High levels of dissatisfaction with the General Certificate of Education (GCE) exams resulted in the British society calling for changes. The GCE exams were replaced by the General Certificate of Secondary Education (GSCE) in the late 1980s, by the then conservative government.

The GCSE is an academic qualification taken usually by secondary students in England, Wales, and Northern Ireland. In Scotland, the equivalent is the Standard Grade. Some students may decide to take one or more GCSE before or after grade 11. The education systems of other British territories such as Gibraltar and the former British dominion of South Africa also use the qualifications, as supplied by the same examination boards. The international version of GCSE is the International General Certificate of Secondary Education, which can be taken anywhere in the world and includes options such as coursework (school-based assessment), modular and language of choice. When GCSEs are taken by students in secondary education, they can often be combined with other qualifications, such as Business and Technology Education Councils (BTECs), the Diploma in Digital Applications (DiDA), or diplomas.

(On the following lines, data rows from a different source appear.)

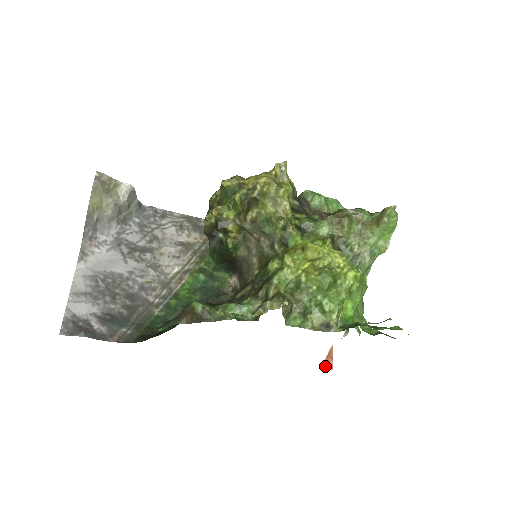
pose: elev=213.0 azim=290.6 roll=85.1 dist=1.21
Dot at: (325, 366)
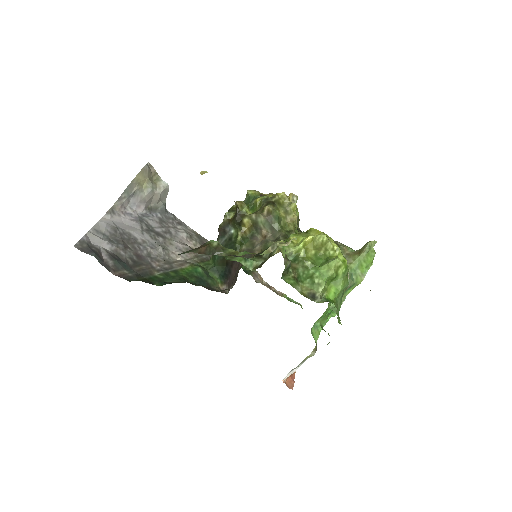
Dot at: (286, 384)
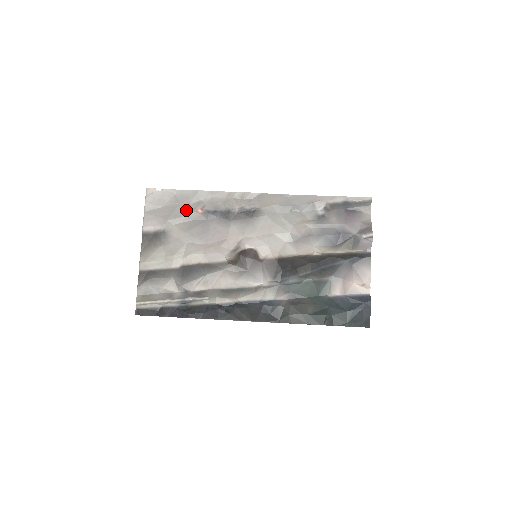
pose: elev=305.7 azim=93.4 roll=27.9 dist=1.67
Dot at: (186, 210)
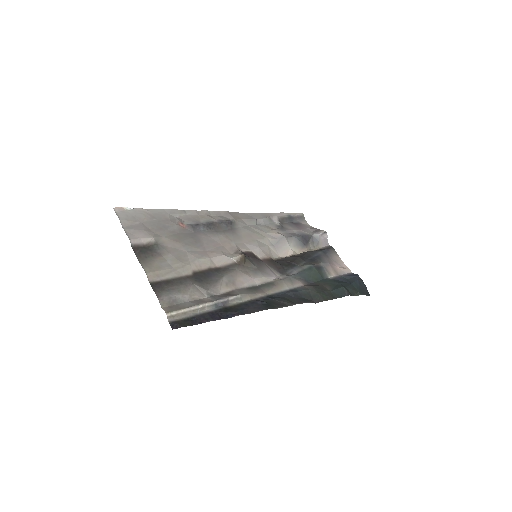
Dot at: (168, 224)
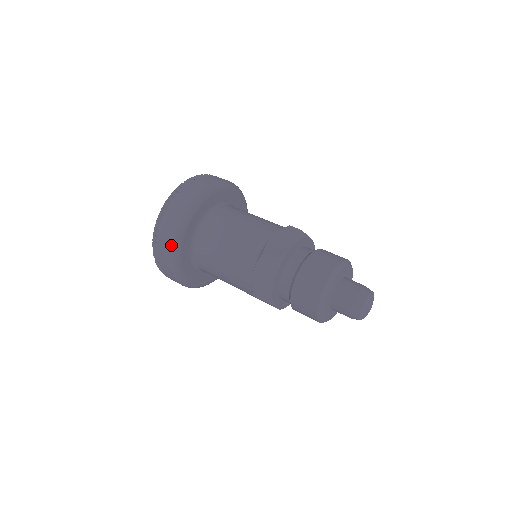
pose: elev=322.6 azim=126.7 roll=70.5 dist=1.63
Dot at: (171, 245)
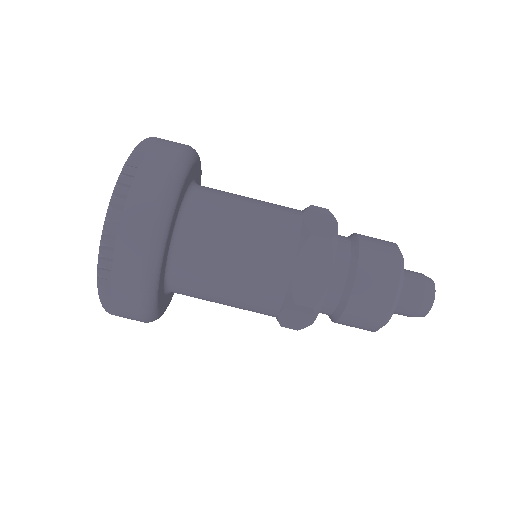
Dot at: (143, 317)
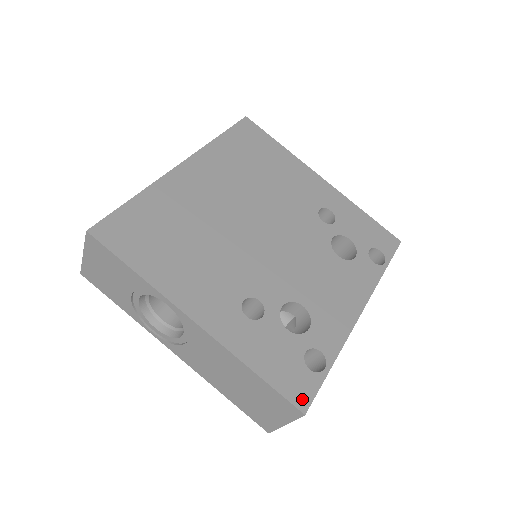
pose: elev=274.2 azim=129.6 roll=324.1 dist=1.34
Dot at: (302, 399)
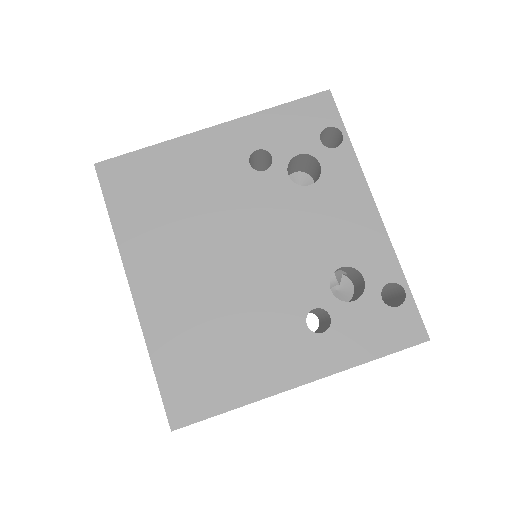
Dot at: (417, 333)
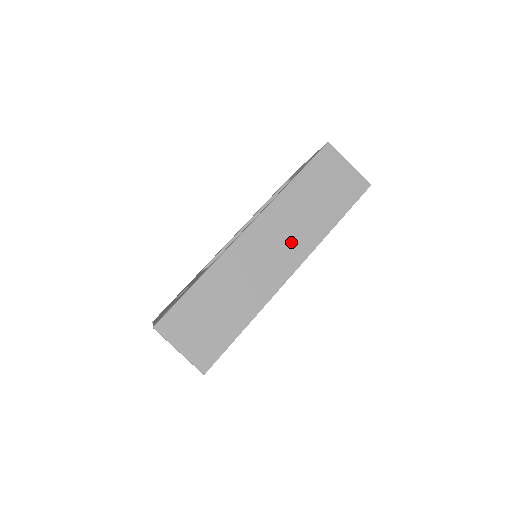
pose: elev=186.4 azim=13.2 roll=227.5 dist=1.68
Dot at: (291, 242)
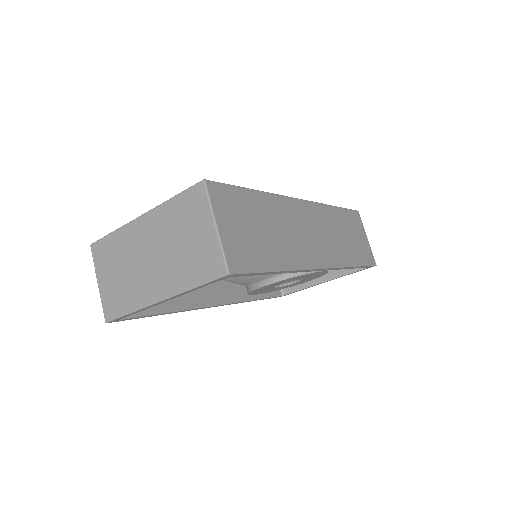
Dot at: (327, 244)
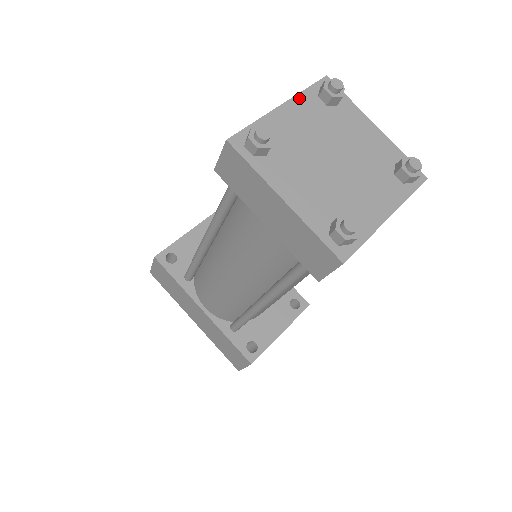
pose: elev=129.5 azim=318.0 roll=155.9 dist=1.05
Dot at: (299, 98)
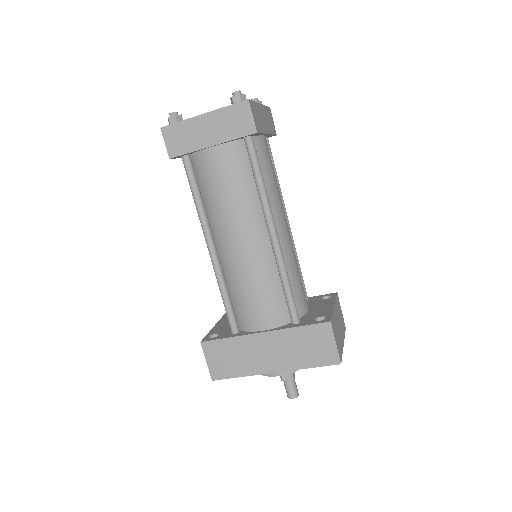
Dot at: occluded
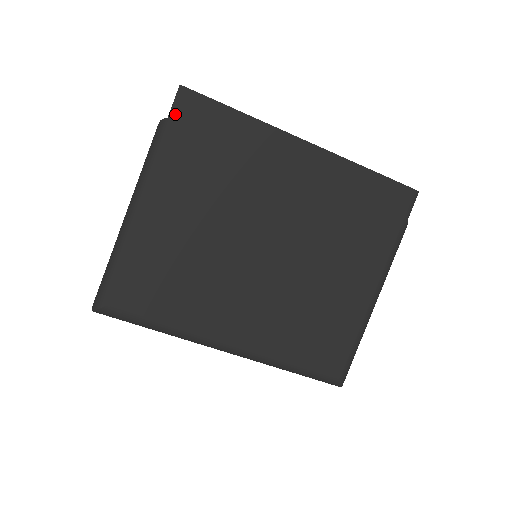
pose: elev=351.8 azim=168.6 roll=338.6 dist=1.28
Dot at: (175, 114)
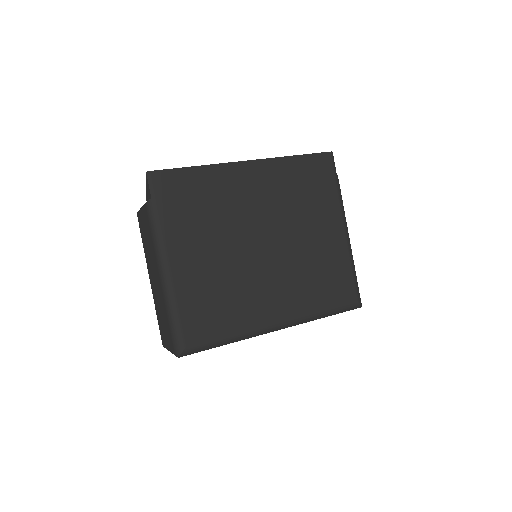
Dot at: (155, 193)
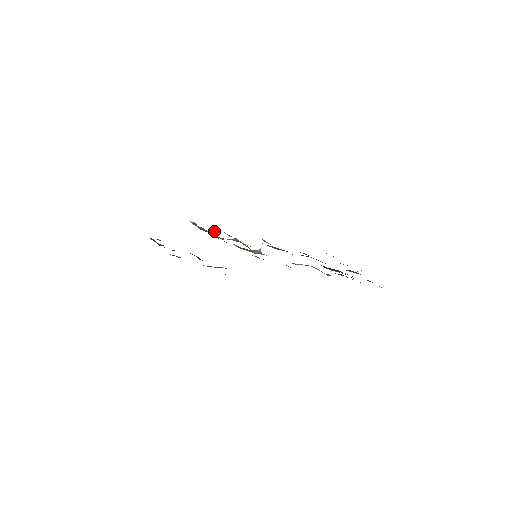
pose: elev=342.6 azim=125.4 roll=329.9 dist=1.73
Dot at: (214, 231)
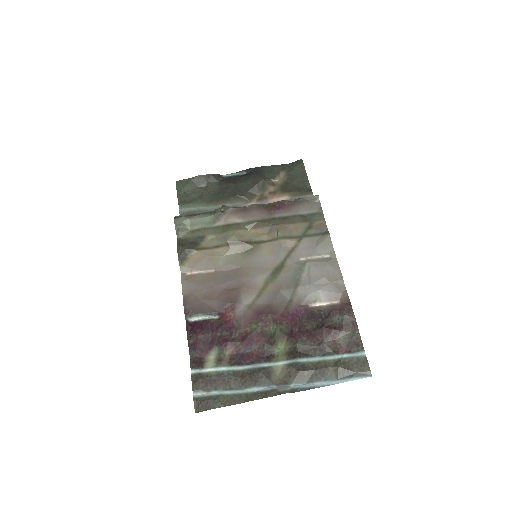
Dot at: (222, 207)
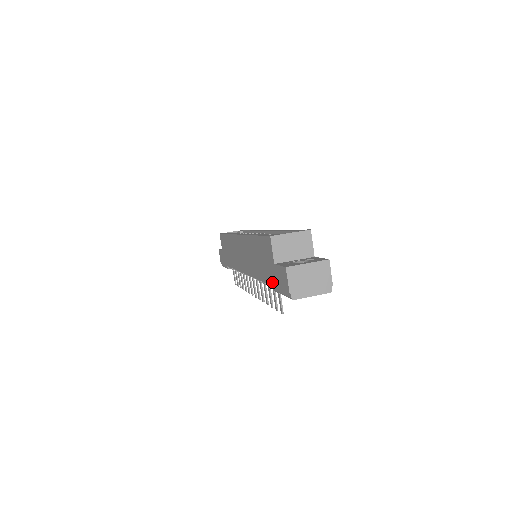
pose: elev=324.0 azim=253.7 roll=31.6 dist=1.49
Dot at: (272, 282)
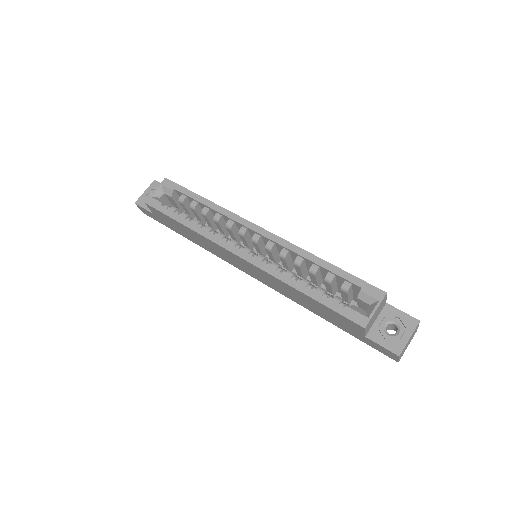
Dot at: (351, 334)
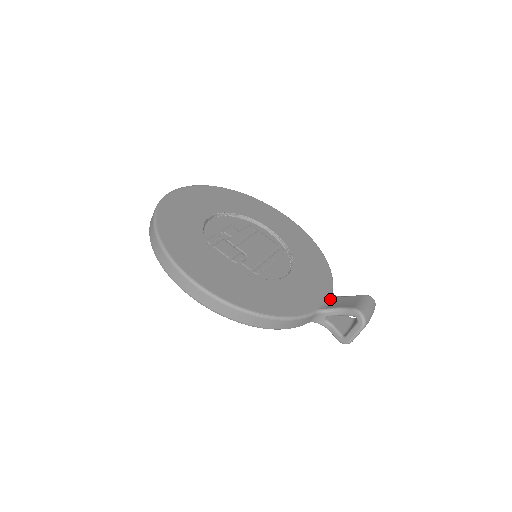
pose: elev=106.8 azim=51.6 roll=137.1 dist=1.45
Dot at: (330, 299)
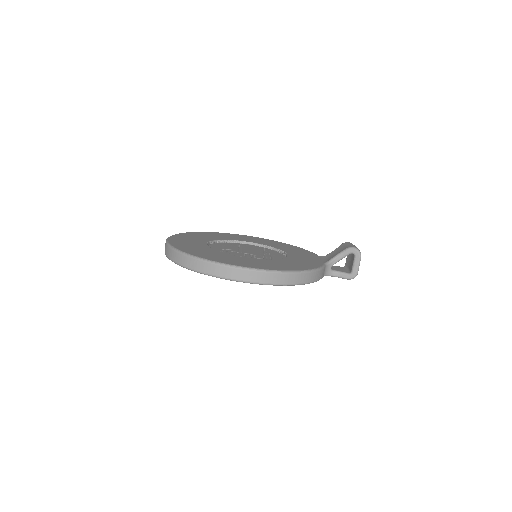
Dot at: (324, 258)
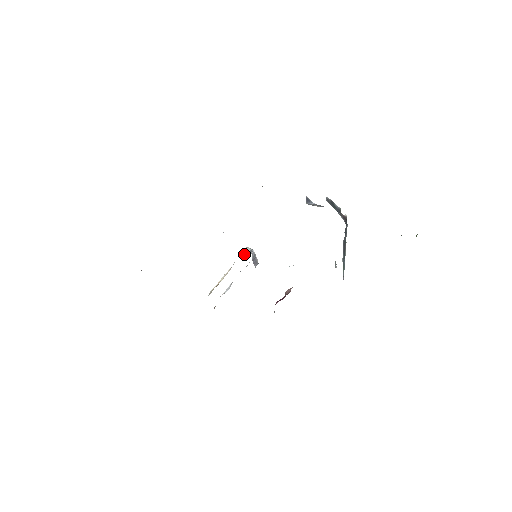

The proverbial debate between general and technical education persisted. The establishment of the National Qualifications Framework was to give guidance to the value of various certification types. Much like what the Task Force on Educational Reform 2004 recommended. There are five examination boards offering GCSEs, which are regulated by the Qualifications and Curriculum Authority (QCA).

GCSE today -

one secondary school exam

All subjects have coursework (SBAs) ranging from 10 per cent to 60 per cent of final grades. Grades range from A+ to G.

GCSE, at grades D to G, is deemed equivalent to a level-one (1) NVQ, while GSCE, at grades A+ to C, is a level 2 qualification. Most subjects, therefore, have a two-tier system - grades C to G are termed foundation, while grades A+ to C, are called higher GCSE.

The vocational GCSE (VGSCE), introduced in 2000, encouraged students to take the work-related route, which included courses such as engineering, manufacturing, applied business, information and communications technology (ICT), leisure and tourism. Since September 2004, the word 'vocational' was dropped and vocational GCSE is now simply known as GCSE. Therefore, if we wish to retain the British model, I see no reason why we, in the Caribbean, cannot use these reforms of the British system to inform the changes needed to improve CSEC.

Grading system

I would also prefer if we used the same letter grading (A-E), inclusive of the A+, rather than the number grading (1-V1). If, however, we were to choose to retain the number grading system, we should include 1+ as a higher grade than grade 1 which is usually cut off at 75 per cent in some subjects. Again, this type of grading system (A + to E) is standard at the tertiary level. But, as I have been saying, we are behaving, by this model, as if we do not want all our students to progress to tertiary education. This is part of the revision we must seek.

As a country, we have high expectations for all of our students. After all, this is reflected in the philosophy emerging from the Ministry of Education - 'Every Child Can Learn: Every Child Must Learn'. As a consequence, we have a moral obligation to provide equal opportunity for all our students including those with special needs.